In der Rückbetrachtung haben wir uns schon im Krankenhaus mehrfach die Frage gestellt, gab es Warnzeichen oder Anzeichen, die wir hätten erkennen können, ja sogar müssen. Die Antwort darauf: In den Wochen davor hatte sie etwas mehr Kopfweh (“kein Wunder bei mehrstündiger PC-Arbeit...“), davon losgelöst ab und an leichtes Unwohlsein („sicher der ,Tropenhitze‘ geschuldet...“), extreme Blickwinkel nach rechts oder links lösten Kopfschmerzen aus („Geht man damit sofort zum Hausarzt oder zum Neurologen? Es ist sicherlich der alltägliche Stress...“), teils stressiges Berufsleben („ist eben so...“), und die „Blockade“ im Rücken nach dem Sporttraining („Man kennt das ja nach einer blöden Bewegung...“). In Summe also nichts, was für uns augenscheinlich ein Hinweis auf eine Schlaganfallgefahr begründet hätte – oder doch?
Im Freundes- und Kollegenkreis löste die Schlaganfall-Nachricht ebenfalls große Bestürzung und Ratlosigkeit aus.
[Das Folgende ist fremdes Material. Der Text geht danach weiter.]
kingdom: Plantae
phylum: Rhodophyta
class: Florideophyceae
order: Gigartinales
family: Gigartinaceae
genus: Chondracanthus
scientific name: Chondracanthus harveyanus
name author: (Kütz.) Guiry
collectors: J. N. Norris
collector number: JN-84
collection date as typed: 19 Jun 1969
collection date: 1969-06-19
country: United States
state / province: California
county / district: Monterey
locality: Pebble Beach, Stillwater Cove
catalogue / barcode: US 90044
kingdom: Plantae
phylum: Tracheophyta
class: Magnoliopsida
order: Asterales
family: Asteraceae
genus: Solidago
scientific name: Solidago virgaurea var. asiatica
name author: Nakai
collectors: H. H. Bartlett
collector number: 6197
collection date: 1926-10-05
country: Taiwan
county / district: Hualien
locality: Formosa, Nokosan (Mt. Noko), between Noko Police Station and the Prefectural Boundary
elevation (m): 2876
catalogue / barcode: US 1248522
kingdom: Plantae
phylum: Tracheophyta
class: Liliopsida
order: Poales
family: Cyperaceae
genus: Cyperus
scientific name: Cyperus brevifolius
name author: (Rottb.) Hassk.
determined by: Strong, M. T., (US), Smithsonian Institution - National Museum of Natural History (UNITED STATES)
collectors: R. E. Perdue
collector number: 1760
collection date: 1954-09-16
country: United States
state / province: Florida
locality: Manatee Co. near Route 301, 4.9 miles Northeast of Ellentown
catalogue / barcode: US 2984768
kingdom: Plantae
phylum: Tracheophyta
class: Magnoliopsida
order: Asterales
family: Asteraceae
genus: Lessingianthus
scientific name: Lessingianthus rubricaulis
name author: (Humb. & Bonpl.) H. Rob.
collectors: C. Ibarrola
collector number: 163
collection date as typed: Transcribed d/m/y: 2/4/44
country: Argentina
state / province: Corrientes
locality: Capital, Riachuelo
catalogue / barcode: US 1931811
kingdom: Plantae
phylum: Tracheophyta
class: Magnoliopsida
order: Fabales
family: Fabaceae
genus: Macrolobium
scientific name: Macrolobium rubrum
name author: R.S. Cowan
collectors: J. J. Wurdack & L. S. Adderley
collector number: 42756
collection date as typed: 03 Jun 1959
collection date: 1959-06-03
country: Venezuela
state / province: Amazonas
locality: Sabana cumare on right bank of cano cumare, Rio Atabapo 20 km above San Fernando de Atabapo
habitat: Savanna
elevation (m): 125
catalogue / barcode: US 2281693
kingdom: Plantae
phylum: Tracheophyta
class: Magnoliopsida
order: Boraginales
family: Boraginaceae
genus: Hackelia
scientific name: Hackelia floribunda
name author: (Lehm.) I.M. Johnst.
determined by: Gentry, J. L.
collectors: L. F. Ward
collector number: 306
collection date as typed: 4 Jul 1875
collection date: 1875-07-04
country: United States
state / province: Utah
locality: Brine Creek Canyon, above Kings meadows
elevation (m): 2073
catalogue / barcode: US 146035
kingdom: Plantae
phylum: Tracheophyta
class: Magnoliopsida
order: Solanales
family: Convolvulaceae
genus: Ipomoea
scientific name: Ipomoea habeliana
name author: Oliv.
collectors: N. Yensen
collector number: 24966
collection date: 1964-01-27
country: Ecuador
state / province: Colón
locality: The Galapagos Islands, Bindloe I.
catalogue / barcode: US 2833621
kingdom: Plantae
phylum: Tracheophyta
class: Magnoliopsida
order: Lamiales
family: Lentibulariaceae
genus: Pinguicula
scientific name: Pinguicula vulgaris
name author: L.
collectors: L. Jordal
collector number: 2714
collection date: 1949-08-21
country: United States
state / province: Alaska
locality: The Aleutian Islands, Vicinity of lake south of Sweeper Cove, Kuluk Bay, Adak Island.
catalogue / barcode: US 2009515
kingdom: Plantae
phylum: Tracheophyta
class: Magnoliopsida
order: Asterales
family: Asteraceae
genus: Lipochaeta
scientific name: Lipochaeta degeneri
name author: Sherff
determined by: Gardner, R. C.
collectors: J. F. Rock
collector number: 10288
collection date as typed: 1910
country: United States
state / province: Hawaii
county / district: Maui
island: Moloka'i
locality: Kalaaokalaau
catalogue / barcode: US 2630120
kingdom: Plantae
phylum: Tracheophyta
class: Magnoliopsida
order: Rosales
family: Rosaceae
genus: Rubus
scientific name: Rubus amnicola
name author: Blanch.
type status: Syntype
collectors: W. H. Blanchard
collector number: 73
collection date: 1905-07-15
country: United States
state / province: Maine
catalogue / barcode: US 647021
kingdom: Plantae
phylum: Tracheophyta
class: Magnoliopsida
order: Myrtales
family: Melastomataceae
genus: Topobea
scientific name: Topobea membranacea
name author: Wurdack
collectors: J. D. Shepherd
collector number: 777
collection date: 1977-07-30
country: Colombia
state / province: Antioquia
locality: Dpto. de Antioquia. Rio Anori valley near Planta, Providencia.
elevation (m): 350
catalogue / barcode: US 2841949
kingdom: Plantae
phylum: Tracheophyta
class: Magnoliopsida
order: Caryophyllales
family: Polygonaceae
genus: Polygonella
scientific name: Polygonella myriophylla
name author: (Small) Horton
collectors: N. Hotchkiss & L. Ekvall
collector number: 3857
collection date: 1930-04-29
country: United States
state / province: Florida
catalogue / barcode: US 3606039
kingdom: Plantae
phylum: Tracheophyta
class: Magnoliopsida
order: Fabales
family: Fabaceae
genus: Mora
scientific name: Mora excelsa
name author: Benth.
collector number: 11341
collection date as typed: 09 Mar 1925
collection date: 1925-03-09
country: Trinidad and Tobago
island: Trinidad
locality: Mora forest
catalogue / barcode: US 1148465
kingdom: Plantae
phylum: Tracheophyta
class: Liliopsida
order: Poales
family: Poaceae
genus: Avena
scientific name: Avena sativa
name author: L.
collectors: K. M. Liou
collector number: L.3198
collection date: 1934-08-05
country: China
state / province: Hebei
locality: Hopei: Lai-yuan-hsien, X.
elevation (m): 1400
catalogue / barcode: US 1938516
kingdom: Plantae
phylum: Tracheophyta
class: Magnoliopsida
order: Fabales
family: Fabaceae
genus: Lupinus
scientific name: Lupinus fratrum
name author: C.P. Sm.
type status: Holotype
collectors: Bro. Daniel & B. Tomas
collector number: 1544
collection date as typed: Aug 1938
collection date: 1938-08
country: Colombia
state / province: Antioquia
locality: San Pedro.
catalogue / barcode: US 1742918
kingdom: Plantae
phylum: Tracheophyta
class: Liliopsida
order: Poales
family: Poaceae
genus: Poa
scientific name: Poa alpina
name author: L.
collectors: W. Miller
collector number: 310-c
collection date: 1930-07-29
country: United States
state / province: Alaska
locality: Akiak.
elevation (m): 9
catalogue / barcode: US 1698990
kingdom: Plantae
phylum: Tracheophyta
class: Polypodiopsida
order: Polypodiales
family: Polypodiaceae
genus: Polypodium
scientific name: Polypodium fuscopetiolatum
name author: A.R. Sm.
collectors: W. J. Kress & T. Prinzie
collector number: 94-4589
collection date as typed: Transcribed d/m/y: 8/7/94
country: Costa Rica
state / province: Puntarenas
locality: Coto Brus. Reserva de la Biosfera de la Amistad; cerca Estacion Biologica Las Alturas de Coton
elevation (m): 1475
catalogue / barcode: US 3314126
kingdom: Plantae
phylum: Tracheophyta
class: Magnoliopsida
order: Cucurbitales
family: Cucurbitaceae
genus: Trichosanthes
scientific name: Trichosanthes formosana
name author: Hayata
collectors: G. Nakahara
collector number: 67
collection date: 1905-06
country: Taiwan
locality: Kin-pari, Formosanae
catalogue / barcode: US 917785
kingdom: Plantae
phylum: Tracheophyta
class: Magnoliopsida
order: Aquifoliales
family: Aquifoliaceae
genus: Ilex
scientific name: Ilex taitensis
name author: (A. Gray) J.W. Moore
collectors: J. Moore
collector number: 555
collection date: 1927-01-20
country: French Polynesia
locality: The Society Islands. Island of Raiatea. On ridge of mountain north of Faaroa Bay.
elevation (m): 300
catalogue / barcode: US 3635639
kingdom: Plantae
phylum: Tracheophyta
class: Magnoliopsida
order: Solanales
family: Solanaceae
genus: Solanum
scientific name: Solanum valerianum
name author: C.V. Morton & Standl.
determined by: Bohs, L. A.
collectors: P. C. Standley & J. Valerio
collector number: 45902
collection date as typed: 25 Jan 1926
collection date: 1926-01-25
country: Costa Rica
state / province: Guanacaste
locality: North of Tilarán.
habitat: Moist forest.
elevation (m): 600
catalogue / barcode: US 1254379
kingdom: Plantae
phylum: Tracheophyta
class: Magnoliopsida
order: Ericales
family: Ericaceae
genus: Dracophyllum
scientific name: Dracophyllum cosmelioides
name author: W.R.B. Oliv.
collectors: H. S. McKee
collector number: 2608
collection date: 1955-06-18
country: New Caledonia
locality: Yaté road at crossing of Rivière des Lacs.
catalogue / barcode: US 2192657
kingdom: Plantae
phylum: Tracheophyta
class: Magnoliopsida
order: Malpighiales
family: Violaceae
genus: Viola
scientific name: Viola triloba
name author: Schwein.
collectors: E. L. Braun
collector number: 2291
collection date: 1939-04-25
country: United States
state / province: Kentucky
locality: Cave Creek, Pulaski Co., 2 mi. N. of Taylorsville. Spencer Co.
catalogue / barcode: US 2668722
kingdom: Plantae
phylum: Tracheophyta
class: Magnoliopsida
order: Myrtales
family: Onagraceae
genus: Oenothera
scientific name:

Die einhellige Reaktion: „Was, die Margret, die ernährt sich doch komplett gesund, treibt viel Sport, raucht und trinkt nicht, das gibt es doch nicht.“
Unser Fazit: Es kann jeden, jederzeit an jedem erdenklichen Ort erwischen. Egal ob Jung oder Alt, egal ob gesunde oder ungesunde Lebenseinstellung. Wir werden künftig den Rat der Chefärztin der Ameos-Klink beherzigen: Beschäftigt euch mit dem Thema Schlaganfall, hört auf euren Körper und wenn irgendetwas komisch ist, ab zu einer neurologischen Klinik, lieber einmal öfter als einmal zu spät. Und ganz wichtig: Jedem sollte bewusst sein, bei einem Schlaganfall geht es wirklich um jede einzelne Sekunde.
Stiftung Deutsche Schlaganfall-Hilfe: Zögern Sie nicht!
Leider scheuen sich noch zu viele Menschen davor, den Rettungsdienst zu benachrichtigen, sagt auch die Stiftung Deutsche Schlaganfall-Hilfe. „Stattdessen hofft man, dass die Beschwerden von alleine wieder verschwinden. Es ist eine trügerische Hoffnung, die viel Zeit kostet und bei einem Schlaganfall schlimme Folgen haben kann. Bedenken Sie, dass sich auch ein zunächst leichter Schlaganfall zu einem schweren Schlaganfall ausweiten kann. Melden Sie der Rettungsleitstelle: Verdacht auf Schlaganfall!“, mahnt sie auf ihrer Webseite im Internet.